In order to use the univariate scoring plugin, it must first be installed correctly in Kettle --- unpack the plugin archive and copy all files in the UnivariateScoringDeploy directory to a sub-directory in the plugins/steps directory of your Kettle installation. Now start Spoon. Confirm that the plugin has been installed and correctly recognized by Kettle by expanding the "Transforms" list under "Core Objects" in Spoon. You should see Univariate statistics listed in bold near the bottom of the list.
Assuming that you have the univariate statistics step connected to a previous step, double click on its icon to open the configuration dialog.
The dialog shows a text field that can be used to name the step and an area for selecting input fields to compute statistics for. Each row in the "Input fields and derived stats" area specifies one input field and which statistics will be computed for it.
Clicking on the "Input field" column of row one will allow you to choose an input field to compute statistics for. Only input fields that are numeric will be shown in the list.
Each of the columns, aside from "Input field" and "Interpolate percentile" allow you choose whether the associated statistic will be computed for the input field selected in that row of the table. Empty cells, by default, mean that the corresponding statistic will not be computed. Clicking on the "N", "Mean", "Std dv", "Min", "Max" or "Median" column allows you to enable the corresponding statistic. For all statistics, with the exception of percentile, this involves choosing "true" or "false" from a list. For the percentile statistic, you must enter a value between 0 and 100 (note that entering 50 results in the same computation as enabling the "Median" statistic).
Any percentile for an incoming field can be computed by entering a value between 0 and 100 in the "Percentile" column. If the "Interpolate percentile" field is blank or has the value "false", then a simple method for computing percentiles is used. This method will either return a value that actually exists in the incoming data or the mid-point between two adjacent values (after the data has been sorted). Selecting "true" for the "Interpolate percentile" field will enable the use of a more sophisticated percentile computation that smoothly interpolates between adjacent values in the data. Full details of how these computations are achieved is detailed in the online Engineering Statistics Handbook
(http://www.itl.nist.gov/div898/handbook/prc/section2/prc252.htm). The simple method is described in the second to last paragraph on this web page and the sophisticated method is the main topic of the article.

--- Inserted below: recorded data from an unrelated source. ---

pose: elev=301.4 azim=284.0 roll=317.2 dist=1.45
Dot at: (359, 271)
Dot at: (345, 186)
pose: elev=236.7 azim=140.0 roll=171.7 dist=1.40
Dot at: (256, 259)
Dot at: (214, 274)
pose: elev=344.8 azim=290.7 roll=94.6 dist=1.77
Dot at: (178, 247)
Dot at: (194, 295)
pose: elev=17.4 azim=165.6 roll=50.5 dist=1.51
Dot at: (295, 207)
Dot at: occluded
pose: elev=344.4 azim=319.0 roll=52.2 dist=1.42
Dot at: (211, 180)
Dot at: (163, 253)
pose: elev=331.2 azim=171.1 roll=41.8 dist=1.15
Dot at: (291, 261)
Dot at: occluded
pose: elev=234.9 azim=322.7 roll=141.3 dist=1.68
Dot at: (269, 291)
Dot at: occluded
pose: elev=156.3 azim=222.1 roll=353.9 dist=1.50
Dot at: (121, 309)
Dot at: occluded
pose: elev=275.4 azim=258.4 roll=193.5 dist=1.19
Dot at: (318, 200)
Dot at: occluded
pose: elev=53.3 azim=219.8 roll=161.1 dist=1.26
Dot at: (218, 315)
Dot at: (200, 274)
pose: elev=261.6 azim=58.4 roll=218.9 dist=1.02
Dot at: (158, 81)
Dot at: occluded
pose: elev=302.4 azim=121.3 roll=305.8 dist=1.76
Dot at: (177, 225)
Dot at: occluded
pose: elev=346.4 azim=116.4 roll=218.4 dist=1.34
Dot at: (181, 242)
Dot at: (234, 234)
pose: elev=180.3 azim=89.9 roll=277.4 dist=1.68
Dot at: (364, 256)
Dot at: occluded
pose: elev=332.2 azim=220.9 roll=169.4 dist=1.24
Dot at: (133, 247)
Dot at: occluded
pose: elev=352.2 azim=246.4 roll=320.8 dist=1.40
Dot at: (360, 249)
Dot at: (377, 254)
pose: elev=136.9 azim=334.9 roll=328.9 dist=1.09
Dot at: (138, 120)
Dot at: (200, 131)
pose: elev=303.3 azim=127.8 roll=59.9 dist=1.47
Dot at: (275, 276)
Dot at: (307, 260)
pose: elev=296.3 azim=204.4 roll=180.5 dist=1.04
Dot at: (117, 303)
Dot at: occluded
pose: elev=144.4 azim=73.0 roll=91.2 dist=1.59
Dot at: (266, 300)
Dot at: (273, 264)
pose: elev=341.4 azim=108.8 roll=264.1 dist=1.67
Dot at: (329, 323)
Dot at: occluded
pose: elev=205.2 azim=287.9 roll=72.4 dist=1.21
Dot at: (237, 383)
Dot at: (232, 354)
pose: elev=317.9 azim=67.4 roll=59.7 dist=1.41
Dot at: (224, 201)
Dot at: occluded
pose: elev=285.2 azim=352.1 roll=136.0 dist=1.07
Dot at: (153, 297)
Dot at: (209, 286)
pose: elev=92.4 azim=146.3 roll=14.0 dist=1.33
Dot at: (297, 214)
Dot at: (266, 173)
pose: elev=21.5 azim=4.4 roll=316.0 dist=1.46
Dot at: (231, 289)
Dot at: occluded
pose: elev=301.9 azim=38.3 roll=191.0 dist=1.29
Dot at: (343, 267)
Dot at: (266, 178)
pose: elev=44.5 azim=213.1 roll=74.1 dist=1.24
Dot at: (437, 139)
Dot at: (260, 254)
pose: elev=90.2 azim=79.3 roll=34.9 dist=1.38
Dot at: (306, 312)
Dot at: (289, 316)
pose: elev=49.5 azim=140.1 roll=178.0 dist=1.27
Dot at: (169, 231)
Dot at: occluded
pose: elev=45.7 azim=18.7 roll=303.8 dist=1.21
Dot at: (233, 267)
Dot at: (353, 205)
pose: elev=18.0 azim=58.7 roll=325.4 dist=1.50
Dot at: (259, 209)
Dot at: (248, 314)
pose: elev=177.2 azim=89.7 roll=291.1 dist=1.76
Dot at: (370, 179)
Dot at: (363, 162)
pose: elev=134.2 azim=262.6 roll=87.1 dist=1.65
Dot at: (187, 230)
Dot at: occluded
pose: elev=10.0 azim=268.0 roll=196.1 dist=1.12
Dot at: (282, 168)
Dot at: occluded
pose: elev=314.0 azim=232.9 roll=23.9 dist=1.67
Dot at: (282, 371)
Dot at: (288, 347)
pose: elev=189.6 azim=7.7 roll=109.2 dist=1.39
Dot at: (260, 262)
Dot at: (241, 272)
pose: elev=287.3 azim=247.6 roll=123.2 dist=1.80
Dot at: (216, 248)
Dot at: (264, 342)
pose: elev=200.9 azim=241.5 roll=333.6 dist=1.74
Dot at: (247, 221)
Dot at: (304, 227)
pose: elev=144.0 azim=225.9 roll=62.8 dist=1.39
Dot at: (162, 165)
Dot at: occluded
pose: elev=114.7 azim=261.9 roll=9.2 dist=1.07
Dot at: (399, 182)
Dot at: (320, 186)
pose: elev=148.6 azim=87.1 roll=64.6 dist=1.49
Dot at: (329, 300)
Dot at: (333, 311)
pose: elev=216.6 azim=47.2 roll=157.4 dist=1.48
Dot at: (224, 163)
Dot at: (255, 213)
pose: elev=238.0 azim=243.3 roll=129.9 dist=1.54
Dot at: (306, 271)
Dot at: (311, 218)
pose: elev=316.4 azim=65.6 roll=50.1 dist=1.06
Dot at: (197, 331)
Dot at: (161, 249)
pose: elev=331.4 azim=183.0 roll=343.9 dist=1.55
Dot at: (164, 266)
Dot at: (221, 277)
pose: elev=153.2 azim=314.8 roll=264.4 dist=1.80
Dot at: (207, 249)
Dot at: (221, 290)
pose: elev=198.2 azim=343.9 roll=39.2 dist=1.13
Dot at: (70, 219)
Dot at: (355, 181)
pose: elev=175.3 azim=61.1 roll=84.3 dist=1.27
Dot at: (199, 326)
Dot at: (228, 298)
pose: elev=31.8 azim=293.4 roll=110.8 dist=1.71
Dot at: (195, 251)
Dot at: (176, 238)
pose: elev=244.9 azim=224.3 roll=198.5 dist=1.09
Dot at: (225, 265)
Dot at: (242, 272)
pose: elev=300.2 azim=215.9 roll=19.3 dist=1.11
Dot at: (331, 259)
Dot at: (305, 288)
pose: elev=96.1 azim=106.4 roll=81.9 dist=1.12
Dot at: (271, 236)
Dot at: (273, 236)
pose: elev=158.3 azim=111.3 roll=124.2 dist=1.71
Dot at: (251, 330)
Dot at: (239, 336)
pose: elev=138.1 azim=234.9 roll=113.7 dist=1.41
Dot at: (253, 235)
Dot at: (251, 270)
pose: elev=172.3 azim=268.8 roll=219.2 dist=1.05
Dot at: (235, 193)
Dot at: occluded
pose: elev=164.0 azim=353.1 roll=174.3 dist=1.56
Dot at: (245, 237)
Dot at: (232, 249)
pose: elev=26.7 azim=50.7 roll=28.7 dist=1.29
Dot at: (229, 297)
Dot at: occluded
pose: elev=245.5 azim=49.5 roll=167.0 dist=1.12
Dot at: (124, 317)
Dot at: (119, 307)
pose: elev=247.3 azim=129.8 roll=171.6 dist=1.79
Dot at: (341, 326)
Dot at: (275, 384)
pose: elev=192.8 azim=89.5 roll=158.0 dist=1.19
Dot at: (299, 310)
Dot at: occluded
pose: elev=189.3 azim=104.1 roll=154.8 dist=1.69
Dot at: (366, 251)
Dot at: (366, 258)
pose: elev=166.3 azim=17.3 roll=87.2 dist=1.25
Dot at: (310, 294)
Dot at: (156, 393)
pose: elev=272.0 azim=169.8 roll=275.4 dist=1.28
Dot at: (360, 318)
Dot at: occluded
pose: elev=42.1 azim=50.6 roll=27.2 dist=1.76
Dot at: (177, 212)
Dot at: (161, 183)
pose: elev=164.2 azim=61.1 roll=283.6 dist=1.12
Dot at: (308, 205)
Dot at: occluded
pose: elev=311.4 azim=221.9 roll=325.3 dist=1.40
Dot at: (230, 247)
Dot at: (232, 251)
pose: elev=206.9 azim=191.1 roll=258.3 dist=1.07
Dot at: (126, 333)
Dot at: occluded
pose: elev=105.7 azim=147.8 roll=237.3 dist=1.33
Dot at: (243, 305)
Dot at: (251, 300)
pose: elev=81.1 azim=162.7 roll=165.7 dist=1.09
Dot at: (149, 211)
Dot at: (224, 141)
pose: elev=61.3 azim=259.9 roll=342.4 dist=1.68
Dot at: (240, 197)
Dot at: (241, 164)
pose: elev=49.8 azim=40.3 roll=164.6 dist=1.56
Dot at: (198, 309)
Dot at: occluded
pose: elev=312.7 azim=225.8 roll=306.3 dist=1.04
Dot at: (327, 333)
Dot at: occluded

Statistics for further input fields can be configured by clicking on additional rows in the table. Similarly, if more than one percentile is required for the same input field then additional rows in the table can be used to achieve this.
The univariate statistics step produces a singe row of output data. Each field in the output corresponds to a single statistic computed for a particular input field. The names of the output fields make it clear as to which statistic has been computed and for which input field it is for.